The trip itself was filled with innumerable lessons and awe-inspiring moments. Aside from the intense and deeply personal spiritual realizations during the trip, some of my favorite moments were: at the Ka’abah seeing birds circling above in the same formation as millions of people performed Tawaf (NatGeo worthy), seeing someone listening to the recitation of the Qur’an on their Beats By Dre headphones in a mosque in Medina, and seeing an older gentleman reading a tattered Qur’an commiserating with a younger pilgrim who was scrolling through the same verses on his iPad –diversity on all fronts.

My attempt to sum up the experience is to call it a lesson in religious practicality. At every juncture of the trip I was pushed further out of my comfort zone – be it through a change in city, people, or environment – all while trying to fulfill the primary requirement of Hajj – to maintain patience. This was as true and practical a test as I’ve encountered. It paralleled life. For me, the constant change led to a deeper understanding of my own beliefs. Simply put, I noticed that what I identified as familiar shifted. I experienced this sitting next to an Iraqi woman outside the mosque in Medina. Neither of us spoke each other’s languages. But she said to me, “Sunni or Shi’a?” I said, “Sunni.” She pointed to herself and said, “Shi’a,” then smiled with a minor head tilt (the one your aunt does when she has someone to introduce you to) and said “Here, same!” I could not have said it better myself. We were all there taking a hiatus from our daily lives for a simple purpose – to pray and reflect. It was irrelevant that we prayed and reflected in different ways; it was the fact that we were doing it with similar intentions that mattered. This deep commonality outweighed any surface differences. That was my Malcolm X moment.

Back in New York, I’ve applied this religious practicality by maintaining composure during rush hour on the subway, and opening up to Hipsters. Just kidding, still closed off to Hipsters. Although I love yoga. But I still smile! In truth, I feel liberated in the concrete jungle knowing that embracing and respecting diversity in beliefs and lifestyles is not in any way inconsistent with my own. In fact, that deep respect and embrace is an expression of it, at its core.

Sam: My Asian American Theological Crisis (“TC”)

----------

§ **Exercise requirements**: Quote the Hajj account word for word, everything from "The trip itself" down to "on all fronts.". Work solely from the Hajj account.

§ **Entries shown**:
----------

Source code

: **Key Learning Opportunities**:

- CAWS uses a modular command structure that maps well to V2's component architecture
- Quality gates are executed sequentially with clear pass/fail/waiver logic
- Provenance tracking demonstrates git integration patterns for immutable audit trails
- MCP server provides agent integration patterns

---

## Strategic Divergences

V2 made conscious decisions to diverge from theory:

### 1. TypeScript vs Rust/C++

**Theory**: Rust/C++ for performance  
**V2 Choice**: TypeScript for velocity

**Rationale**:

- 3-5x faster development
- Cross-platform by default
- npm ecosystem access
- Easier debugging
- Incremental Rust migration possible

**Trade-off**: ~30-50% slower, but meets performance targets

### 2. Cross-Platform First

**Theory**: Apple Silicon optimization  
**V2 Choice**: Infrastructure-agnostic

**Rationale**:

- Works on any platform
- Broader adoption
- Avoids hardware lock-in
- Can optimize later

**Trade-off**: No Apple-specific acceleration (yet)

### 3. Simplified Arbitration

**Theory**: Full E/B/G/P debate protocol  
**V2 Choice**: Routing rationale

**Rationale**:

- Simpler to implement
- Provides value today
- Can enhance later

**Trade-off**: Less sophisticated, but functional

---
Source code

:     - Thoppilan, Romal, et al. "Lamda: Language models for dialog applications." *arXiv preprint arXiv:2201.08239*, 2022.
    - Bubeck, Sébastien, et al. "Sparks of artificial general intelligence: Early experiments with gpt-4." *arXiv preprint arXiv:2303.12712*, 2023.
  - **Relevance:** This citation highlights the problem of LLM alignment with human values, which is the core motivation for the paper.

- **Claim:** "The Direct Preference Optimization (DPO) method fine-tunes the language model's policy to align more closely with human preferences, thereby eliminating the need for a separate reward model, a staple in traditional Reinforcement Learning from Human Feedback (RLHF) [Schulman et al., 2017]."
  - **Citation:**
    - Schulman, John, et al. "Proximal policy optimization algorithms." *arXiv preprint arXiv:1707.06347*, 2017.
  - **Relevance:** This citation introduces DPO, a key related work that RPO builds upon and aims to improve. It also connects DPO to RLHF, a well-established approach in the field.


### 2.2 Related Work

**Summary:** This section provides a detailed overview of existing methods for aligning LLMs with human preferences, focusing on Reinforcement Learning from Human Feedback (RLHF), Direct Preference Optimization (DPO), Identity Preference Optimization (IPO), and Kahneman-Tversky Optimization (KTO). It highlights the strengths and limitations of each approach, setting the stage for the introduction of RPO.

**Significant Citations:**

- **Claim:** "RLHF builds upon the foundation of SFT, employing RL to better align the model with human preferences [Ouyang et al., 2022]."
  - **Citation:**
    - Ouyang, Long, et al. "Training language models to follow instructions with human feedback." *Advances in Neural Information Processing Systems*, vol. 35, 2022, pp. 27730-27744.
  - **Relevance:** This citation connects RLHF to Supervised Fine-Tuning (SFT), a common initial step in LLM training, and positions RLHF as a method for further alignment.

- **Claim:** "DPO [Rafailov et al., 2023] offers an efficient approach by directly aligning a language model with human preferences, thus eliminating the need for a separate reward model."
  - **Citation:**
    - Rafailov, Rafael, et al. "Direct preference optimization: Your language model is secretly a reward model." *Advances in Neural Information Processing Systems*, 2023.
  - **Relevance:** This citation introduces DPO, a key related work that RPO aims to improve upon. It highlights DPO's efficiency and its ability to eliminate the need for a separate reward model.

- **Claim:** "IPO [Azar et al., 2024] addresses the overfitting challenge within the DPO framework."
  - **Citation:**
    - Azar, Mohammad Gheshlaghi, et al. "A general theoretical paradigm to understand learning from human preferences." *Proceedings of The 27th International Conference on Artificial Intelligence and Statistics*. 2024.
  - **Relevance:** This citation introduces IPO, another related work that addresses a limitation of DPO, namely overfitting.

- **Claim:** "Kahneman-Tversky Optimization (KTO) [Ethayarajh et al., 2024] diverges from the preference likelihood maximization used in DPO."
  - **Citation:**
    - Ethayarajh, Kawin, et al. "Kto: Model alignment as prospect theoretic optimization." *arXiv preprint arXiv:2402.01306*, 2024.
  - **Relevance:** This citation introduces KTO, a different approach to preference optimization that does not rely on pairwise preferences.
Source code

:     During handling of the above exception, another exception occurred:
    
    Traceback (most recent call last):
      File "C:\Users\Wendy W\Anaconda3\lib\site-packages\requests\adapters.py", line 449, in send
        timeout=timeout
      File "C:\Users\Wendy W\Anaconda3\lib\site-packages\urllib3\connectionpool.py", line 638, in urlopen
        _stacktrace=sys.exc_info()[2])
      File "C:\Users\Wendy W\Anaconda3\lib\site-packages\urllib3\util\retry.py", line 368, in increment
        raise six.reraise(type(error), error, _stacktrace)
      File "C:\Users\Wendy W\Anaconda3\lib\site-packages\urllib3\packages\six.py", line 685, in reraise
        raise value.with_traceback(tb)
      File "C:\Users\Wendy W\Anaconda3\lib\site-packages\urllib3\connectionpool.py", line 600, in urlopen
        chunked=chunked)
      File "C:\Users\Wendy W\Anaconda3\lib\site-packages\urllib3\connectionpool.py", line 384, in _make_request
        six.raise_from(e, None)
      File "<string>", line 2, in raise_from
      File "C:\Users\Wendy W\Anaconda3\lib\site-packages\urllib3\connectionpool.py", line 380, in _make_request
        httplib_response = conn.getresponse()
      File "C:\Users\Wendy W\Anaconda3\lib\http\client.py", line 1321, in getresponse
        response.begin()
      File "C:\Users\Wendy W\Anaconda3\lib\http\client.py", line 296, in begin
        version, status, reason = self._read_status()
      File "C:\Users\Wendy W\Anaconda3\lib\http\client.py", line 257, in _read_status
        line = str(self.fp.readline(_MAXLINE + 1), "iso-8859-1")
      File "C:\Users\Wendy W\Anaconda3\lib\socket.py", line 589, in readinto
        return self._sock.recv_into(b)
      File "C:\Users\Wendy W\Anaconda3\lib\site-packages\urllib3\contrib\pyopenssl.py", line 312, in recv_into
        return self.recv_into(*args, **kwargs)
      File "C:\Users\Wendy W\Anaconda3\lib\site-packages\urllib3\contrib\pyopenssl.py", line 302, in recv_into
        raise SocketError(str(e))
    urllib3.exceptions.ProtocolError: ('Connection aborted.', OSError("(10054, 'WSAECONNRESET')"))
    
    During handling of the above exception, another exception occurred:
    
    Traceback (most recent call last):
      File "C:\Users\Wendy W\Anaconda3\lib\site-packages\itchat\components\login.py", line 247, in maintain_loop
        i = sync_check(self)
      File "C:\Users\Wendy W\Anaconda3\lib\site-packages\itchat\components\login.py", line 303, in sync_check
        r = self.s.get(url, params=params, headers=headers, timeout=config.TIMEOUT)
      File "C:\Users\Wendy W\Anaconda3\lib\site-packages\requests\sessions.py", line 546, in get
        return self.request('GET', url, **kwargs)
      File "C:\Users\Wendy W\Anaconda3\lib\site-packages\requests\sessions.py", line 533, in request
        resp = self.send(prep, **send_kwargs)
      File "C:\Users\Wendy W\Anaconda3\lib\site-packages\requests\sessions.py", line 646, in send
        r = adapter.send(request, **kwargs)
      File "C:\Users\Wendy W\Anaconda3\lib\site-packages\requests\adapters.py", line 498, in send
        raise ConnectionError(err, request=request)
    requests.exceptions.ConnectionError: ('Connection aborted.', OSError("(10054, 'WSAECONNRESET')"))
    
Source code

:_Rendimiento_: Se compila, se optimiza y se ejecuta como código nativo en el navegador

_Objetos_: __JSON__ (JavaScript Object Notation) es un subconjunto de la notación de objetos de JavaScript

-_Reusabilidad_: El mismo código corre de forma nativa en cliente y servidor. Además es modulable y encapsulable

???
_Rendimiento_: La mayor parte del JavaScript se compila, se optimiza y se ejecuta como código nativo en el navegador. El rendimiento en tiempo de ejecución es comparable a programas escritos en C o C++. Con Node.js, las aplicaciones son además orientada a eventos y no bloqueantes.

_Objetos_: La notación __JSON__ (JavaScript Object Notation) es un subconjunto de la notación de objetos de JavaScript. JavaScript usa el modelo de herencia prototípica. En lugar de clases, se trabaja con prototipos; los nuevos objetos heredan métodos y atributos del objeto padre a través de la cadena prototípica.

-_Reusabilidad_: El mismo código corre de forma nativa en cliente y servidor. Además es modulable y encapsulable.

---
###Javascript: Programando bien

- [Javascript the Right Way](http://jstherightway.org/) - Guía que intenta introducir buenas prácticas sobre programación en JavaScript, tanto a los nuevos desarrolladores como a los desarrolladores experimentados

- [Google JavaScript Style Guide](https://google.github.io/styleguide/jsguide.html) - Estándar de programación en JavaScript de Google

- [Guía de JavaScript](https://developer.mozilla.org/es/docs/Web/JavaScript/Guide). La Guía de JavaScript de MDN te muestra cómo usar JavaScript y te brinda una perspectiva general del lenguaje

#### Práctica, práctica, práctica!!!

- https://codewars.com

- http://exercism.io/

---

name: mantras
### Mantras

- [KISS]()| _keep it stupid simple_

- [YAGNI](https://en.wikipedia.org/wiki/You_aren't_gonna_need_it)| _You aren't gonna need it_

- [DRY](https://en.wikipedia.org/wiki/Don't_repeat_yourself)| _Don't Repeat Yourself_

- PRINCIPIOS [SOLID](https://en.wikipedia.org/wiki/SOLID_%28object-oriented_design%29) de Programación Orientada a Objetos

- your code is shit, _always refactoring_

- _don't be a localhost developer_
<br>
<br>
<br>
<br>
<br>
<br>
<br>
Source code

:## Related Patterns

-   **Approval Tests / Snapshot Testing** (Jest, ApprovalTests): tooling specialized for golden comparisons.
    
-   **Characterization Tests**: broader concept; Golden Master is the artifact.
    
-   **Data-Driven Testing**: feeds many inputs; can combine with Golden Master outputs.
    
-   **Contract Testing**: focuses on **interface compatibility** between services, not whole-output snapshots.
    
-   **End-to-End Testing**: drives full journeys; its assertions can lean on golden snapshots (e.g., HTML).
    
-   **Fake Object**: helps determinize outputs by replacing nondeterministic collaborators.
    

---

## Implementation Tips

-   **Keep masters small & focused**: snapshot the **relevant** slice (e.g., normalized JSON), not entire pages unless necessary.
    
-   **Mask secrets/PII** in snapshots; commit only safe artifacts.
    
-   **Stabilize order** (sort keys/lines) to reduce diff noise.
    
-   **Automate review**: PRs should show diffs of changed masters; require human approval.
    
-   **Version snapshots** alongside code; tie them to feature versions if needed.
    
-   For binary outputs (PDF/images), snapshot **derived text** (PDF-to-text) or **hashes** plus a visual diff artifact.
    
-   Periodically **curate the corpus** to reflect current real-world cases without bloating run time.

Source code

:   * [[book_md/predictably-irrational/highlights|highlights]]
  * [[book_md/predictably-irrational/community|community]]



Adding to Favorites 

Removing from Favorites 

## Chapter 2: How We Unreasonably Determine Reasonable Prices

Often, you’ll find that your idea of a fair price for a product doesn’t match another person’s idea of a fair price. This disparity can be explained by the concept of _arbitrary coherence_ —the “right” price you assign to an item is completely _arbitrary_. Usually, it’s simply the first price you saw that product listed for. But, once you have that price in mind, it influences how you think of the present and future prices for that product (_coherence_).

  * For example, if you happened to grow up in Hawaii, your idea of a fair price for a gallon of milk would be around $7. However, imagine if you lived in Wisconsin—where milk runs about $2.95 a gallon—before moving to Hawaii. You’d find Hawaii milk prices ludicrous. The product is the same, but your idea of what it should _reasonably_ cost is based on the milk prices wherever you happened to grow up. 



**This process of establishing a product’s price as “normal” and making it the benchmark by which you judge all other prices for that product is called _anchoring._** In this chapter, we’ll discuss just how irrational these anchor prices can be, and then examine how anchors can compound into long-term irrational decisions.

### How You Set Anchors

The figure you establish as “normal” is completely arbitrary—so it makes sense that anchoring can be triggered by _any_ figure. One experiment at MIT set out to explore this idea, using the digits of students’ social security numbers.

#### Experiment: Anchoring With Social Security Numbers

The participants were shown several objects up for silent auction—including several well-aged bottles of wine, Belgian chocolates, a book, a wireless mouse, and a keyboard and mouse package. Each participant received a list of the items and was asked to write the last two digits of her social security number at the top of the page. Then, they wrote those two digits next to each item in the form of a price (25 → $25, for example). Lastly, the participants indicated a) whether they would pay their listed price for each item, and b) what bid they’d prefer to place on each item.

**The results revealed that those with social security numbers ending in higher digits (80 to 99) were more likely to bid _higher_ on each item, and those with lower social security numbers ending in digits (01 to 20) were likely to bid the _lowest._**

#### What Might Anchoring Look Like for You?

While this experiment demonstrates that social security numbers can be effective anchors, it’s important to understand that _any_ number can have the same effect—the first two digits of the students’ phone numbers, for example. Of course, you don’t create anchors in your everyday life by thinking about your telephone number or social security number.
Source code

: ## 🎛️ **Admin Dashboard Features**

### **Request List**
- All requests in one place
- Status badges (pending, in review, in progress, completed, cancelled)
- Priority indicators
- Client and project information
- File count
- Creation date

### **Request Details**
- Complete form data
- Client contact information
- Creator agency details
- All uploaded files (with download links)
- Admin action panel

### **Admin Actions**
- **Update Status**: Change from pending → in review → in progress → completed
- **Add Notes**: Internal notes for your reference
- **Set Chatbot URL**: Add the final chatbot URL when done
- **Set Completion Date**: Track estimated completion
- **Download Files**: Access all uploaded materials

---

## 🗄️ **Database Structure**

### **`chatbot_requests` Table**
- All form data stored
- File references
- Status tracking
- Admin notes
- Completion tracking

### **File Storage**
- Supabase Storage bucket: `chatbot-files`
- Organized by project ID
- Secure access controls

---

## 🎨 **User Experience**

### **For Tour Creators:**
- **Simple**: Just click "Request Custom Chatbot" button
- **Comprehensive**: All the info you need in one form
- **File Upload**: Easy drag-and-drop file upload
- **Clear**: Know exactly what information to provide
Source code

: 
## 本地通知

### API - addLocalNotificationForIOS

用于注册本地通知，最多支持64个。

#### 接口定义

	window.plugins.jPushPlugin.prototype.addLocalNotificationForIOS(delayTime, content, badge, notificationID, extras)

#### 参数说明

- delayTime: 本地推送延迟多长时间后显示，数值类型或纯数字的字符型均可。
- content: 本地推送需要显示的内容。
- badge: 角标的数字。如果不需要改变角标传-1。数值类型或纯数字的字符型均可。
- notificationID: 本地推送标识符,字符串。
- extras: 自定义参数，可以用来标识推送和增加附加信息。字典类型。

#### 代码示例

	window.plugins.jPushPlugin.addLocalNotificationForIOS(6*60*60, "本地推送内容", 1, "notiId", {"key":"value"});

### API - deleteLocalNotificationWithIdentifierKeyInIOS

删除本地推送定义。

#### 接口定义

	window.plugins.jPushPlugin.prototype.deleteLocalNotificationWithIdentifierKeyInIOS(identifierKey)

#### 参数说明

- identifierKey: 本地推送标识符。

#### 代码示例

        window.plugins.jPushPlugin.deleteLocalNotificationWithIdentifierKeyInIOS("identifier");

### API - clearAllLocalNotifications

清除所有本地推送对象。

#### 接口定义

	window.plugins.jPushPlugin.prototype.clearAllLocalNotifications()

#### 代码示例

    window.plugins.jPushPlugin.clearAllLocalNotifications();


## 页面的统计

----------

§ **Output for this task**:
The trip itself was filled with innumerable lessons and awe-inspiring moments. Aside from the intense and deeply personal spiritual realizations during the trip, some of my favorite moments were: at the Ka’abah seeing birds circling above in the same formation as millions of people performed Tawaf (NatGeo worthy), seeing someone listening to the recitation of the Qur’an on their Beats By Dre headphones in a mosque in Medina, and seeing an older gentleman reading a tattered Qur’an commiserating with a younger pilgrim who was scrolling through the same verses on his iPad –diversity on all fronts.